Your instructions.
Extract every line of text from the data below, verbatim and in order. Omit the picture markers from the output.

Saved data entries.
-------
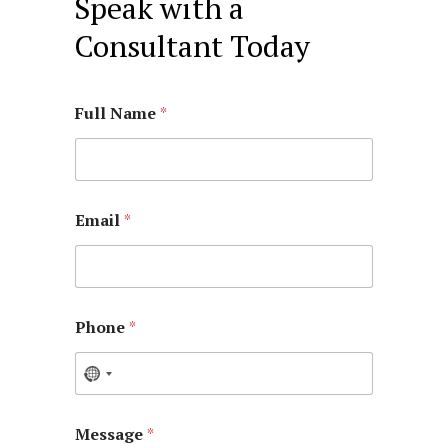
Speak with a
Consultant Today
Full Name
*
Email
*
Phone
*
Message
*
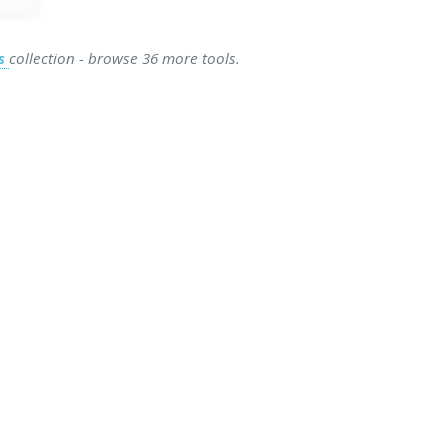
es
collection - browse 36 more tools.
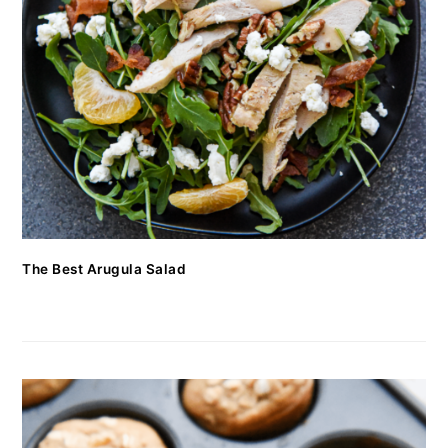
The Best Arugula Salad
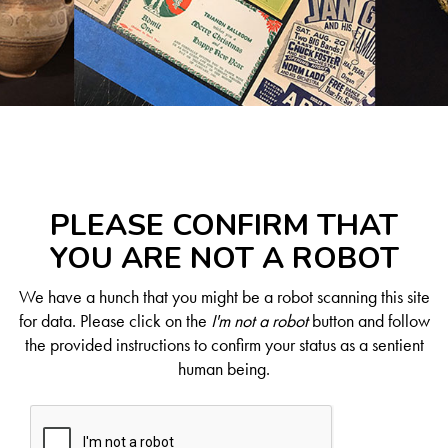
PLEASE CONFIRM THAT
YOU ARE NOT A ROBOT
We have a hunch that you might be a robot scanning this site
for data. Please click on the
I'm not a robot
button and follow
the provided instructions to confirm your status as a sentient
human being.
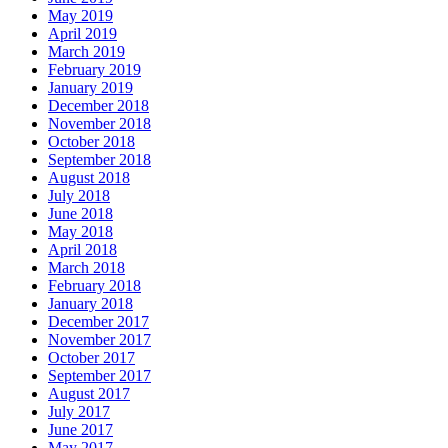
May 2019
April 2019
March 2019
February 2019
January 2019
December 2018
November 2018
October 2018
September 2018
August 2018
July 2018
June 2018
May 2018
April 2018
March 2018
February 2018
January 2018
December 2017
November 2017
October 2017
September 2017
August 2017
July 2017
June 2017
May 2017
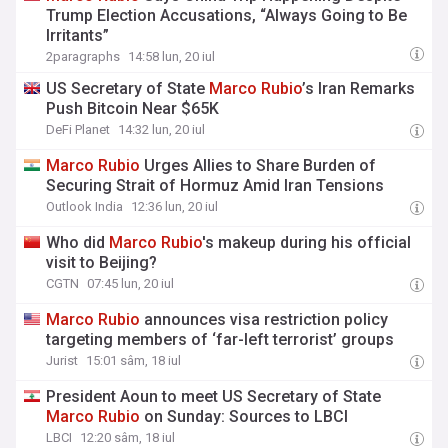
Trump Election Accusations, “Always Going to Be
Irritants”
2paragraphs
14:58 lun, 20 iul
US Secretary of State
Marco
Rubio
’s Iran Remarks
Push Bitcoin Near $65K
DeFi Planet
14:32 lun, 20 iul
Marco
Rubio
Urges Allies to Share Burden of
Securing Strait of Hormuz Amid Iran Tensions
Outlook India
12:36 lun, 20 iul
Who did
Marco
Rubio
's makeup during his official
visit to Beijing?
CGTN
07:45 lun, 20 iul
Marco
Rubio
announces visa restriction policy
targeting members of ‘far-left terrorist’ groups
Jurist
15:01 sâm, 18 iul
President Aoun to meet US Secretary of State
Marco
Rubio
on Sunday: Sources to LBCI
LBCI
12:20 sâm, 18 iul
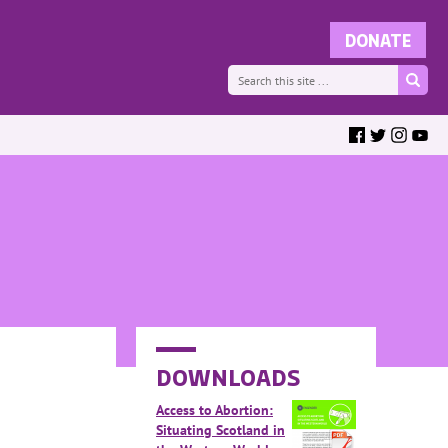
DOWNLOADS
Access to Abortion:
Situating Scotland in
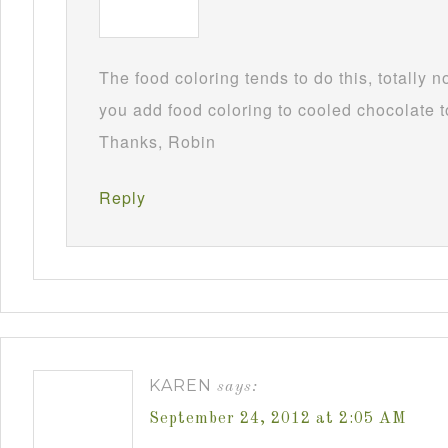
The food coloring tends to do this, totally 
you add food coloring to cooled chocolate to
Thanks, Robin
Reply
KAREN
says:
September 24, 2012 at 2:05 AM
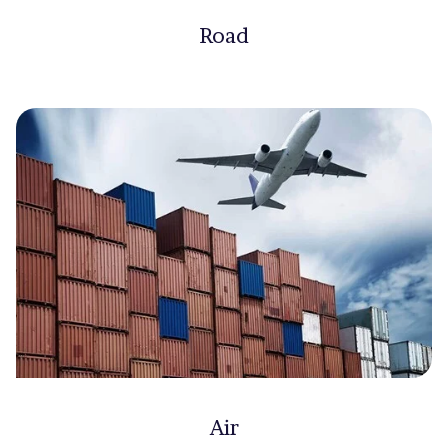
Road
Air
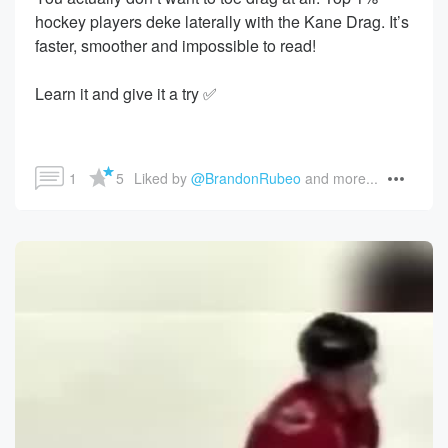
hockey players deke laterally with the Kane Drag. It’s
faster, smoother and impossible to read!
Learn it and give it a try ✅
1
5
Liked by 
@BrandonRubeo
 and more...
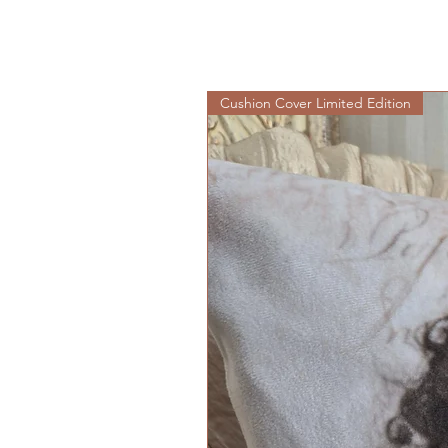
Cushion Cover Limited Edition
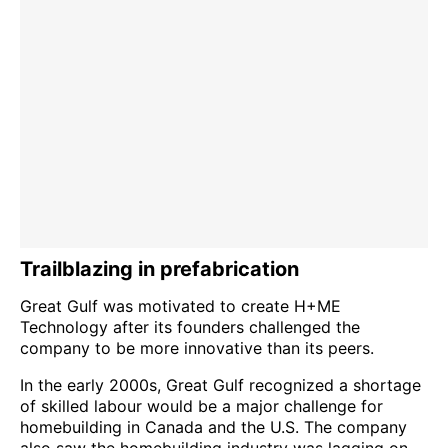
Trailblazing in prefabrication
Great Gulf was motivated to create H+ME
Technology after its founders challenged the
company to be more innovative than its peers.
In the early 2000s, Great Gulf recognized a shortage
of skilled labour would be a major challenge for
homebuilding in Canada and the U.S. The company
also saw the homebuilding industry was lagging on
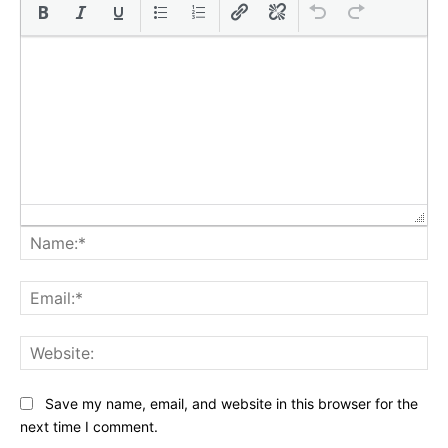
Na
Ema
Web
Save my name, email, and website in this browser for the
next time I comment.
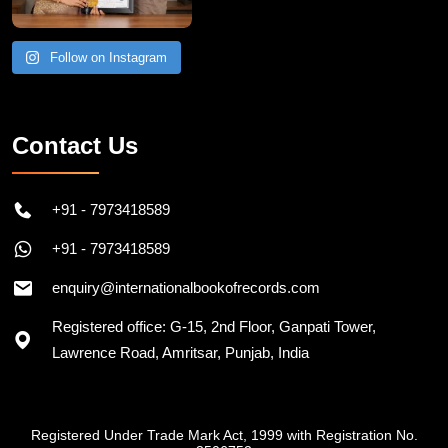
Follow on Instagram
Contact Us
+91 - 7973418589
+91 - 7973418589
enquiry@internationalbookofrecords.com
Registered office: G-15, 2nd Floor, Ganpati Tower,
Lawrence Road, Amritsar, Punjab, India
Registered Under Trade Mark Act, 1999 with Registration No.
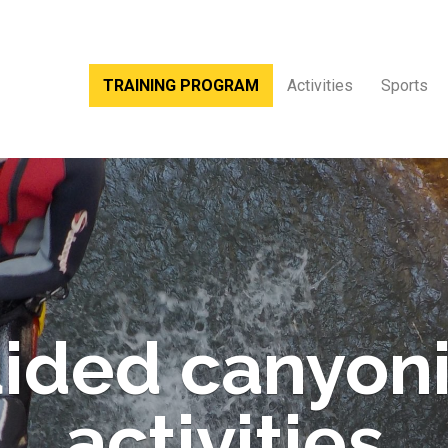
TRAINING PROGRAM
Activities
Sports
ided canyon
activities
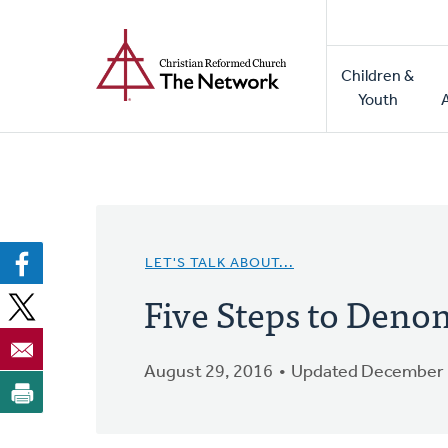
Home
Skip
to
Main
main
Children &
naviga
content
Youth
LET'S TALK ABOUT...
Five Steps to Deno
August 29, 2016
Updated December 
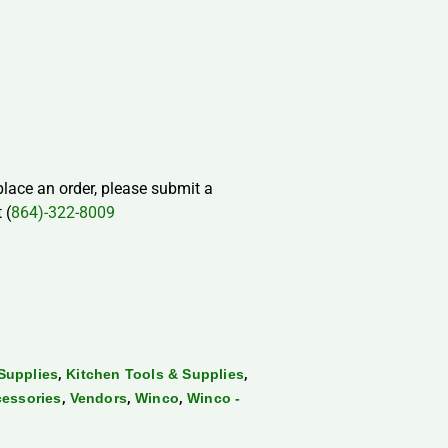
 place an order, please submit a
 (
864)-322-8009
,
,
Supplies
Kitchen Tools & Supplies
,
,
,
cessories
Vendors
Winco
Winco -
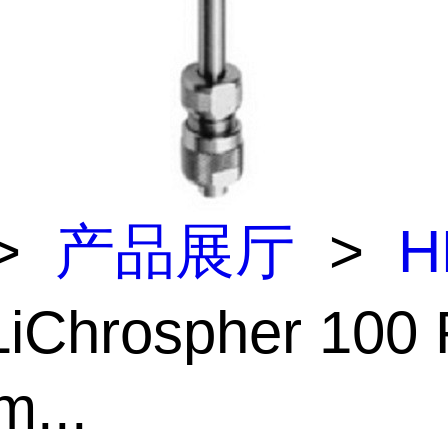
>
产品展厅
>
H
iChrospher 100
m...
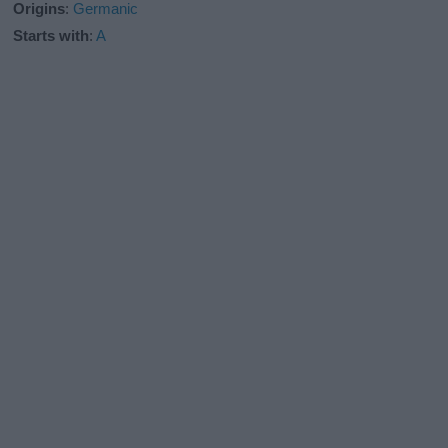
Origins
:
Germanic
Starts with
:
A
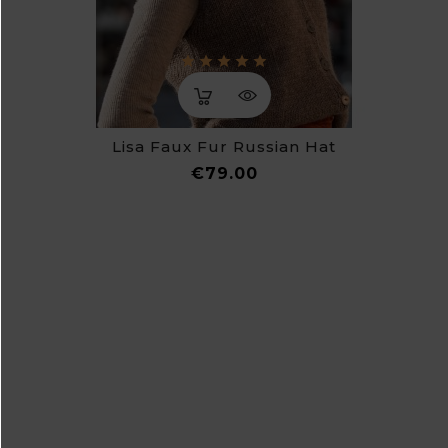
Lisa Faux Fur Russian Hat
Price
€79.00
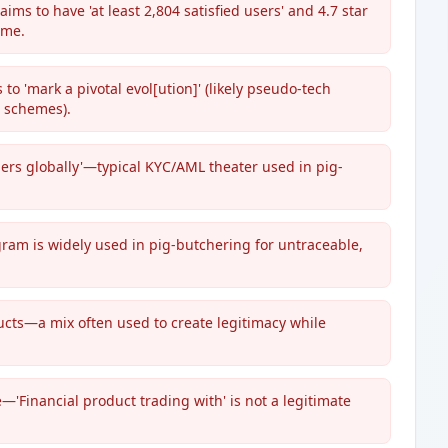
ms to have 'at least 2,804 satisfied users' and 4.7 star
ame.
o 'mark a pivotal evol[ution]' (likely pseudo-tech
 schemes).
bers globally'—typical KYC/AML theater used in pig-
ram is widely used in pig-butchering for untraceable,
ucts—a mix often used to create legitimacy while
—'Financial product trading with' is not a legitimate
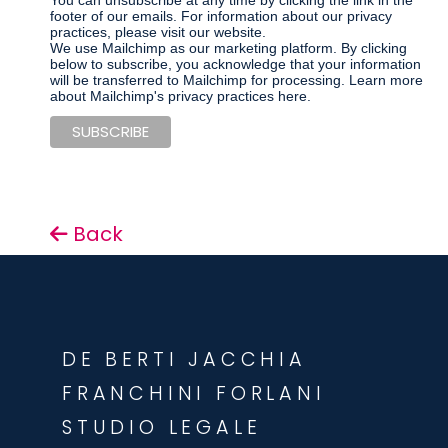
You can unsubscribe at any time by clicking the link in the
footer of our emails. For information about our privacy
practices, please visit our website.
We use Mailchimp as our marketing platform. By clicking
below to subscribe, you acknowledge that your information
will be transferred to Mailchimp for processing.
Learn more
about Mailchimp's privacy practices here.
Back
DE BERTI JACCHIA
FRANCHINI FORLANI
STUDIO LEGALE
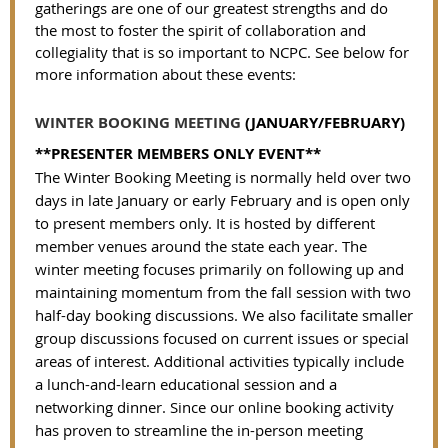
gatherings are one of our greatest strengths and do
the most to foster the spirit of collaboration and
collegiality that is so important to NCPC.
See below for
more information about these events:
WINTER BOOKING MEETING
(JANUARY/FEBRUARY)
**PRESENTER MEMBERS ONLY EVENT**
The Winter Booking Meeting is normally held over two
days in late January or early February and is open only
to present members only. It is hosted by different
member venues around the state each year. The
winter meeting focuses primarily on following up and
maintaining momentum from the fall session with two
half-day booking discussions. We also facilitate smaller
group discussions focused on current issues or special
areas of interest. Additional activities typically include
a lunch-and-learn educational session and a
networking dinner. Since our online booking activity
has proven to streamline the in-person meeting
-------
Solution to the problem.
Speak with a
Consultant Today
Full Name
*
Email
*
Phone
*
Message
*
es
collection - browse 36 more tools.
The Best Arugula Salad
PLEASE CONFIRM THAT
YOU ARE NOT A ROBOT
We have a hunch that you might be a robot scanning this site
for data. Please click on the
I'm not a robot
button and follow
the provided instructions to confirm your status as a sentient
human being.
May 2019
April 2019
March 2019
February 2019
January 2019
December 2018
November 2018
October 2018
September 2018
August 2018
July 2018
June 2018
May 2018
April 2018
March 2018
February 2018
January 2018
December 2017
November 2017
October 2017
September 2017
August 2017
July 2017
June 2017
May 2017
Trump Election Accusations, “Always Going to Be
Irritants”
2paragraphs
14:58 lun, 20 iul
US Secretary of State
Marco
Rubio
’s Iran Remarks
Push Bitcoin Near $65K
DeFi Planet
14:32 lun, 20 iul
Marco
Rubio
Urges Allies to Share Burden of
Securing Strait of Hormuz Amid Iran Tensions
Outlook India
12:36 lun, 20 iul
Who did
Marco
Rubio
's makeup during his official
visit to Beijing?
CGTN
07:45 lun, 20 iul
Marco
Rubio
announces visa restriction policy
targeting members of ‘far-left terrorist’ groups
Jurist
15:01 sâm, 18 iul
President Aoun to meet US Secretary of State
Marco
Rubio
on Sunday: Sources to LBCI
LBCI
12:20 sâm, 18 iul
DOWNLOADS
Access to Abortion:
Situating Scotland in
The food coloring tends to do this, totally 
you add food coloring to cooled chocolate to
Thanks, Robin
Reply
KAREN
says:
September 24, 2012 at 2:05 AM
Road
Air
hockey players deke laterally with the Kane Drag. It’s
faster, smoother and impossible to read!
Learn it and give it a try ✅
1
5
Liked by 
@BrandonRubeo
 and more...
Cushion Cover Limited Edition
Trailblazing in prefabrication
Great Gulf was motivated to create H+ME
Technology after its founders challenged the
company to be more innovative than its peers.
In the early 2000s, Great Gulf recognized a shortage
of skilled labour would be a major challenge for
homebuilding in Canada and the U.S. The company
also saw the homebuilding industry was lagging on
Na
Ema
Web
Save my name, email, and website in this browser for the
next time I comment.
Follow on Instagram
Contact Us
+91 - 7973418589
+91 - 7973418589
enquiry@internationalbookofrecords.com
Registered office: G-15, 2nd Floor, Ganpati Tower,
Lawrence Road, Amritsar, Punjab, India
Registered Under Trade Mark Act, 1999 with Registration No.
TRAINING PROGRAM
Activities
Sports
ided canyon
activities
Home
Skip
to
Main
main
Children &
naviga
content
Youth
LET'S TALK ABOUT...
Five Steps to Deno
August 29, 2016
Updated December 
 place an order, please submit a
 (
864)-322-8009
,
,
Supplies
Kitchen Tools & Supplies
,
,
,
cessories
Vendors
Winco
Winco -
>
产品展厅
>
H
iChrospher 100
m...
Origins
:
Germanic
Starts with
:
A
Lisa Faux Fur Russian Hat
Price
€79.00
ms to have 'at least 2,804 satisfied users' and 4.7 star
ame.
o 'mark a pivotal evol[ution]' (likely pseudo-tech
 schemes).
bers globally'—typical KYC/AML theater used in pig-
ram is widely used in pig-butchering for untraceable,
ucts—a mix often used to create legitimacy while
—'Financial product trading with' is not a legitimate
You can unsubscribe at any time by clicking the link in the
footer of our emails. For information about our privacy
practices, please visit our website.
We use Mailchimp as our marketing platform. By clicking
below to subscribe, you acknowledge that your information
will be transferred to Mailchimp for processing.
Learn more
about Mailchimp's privacy practices here.
Back
DE BERTI JACCHIA
FRANCHINI FORLANI
STUDIO LEGALE
gatherings are one of our greatest strengths and do
the most to foster the spirit of collaboration and
collegiality that is so important to NCPC.
See below for
more information about these events:
WINTER BOOKING MEETING
(JANUARY/FEBRUARY)
**PRESENTER MEMBERS ONLY EVENT**
The Winter Booking Meeting is normally held over two
days in late January or early February and is open only
to present members only. It is hosted by different
member venues around the state each year. The
winter meeting focuses primarily on following up and
maintaining momentum from the fall session with two
half-day booking discussions. We also facilitate smaller
group discussions focused on current issues or special
areas of interest. Additional activities typically include
a lunch-and-learn educational session and a
networking dinner. Since our online booking activity
has proven to streamline the in-person meeting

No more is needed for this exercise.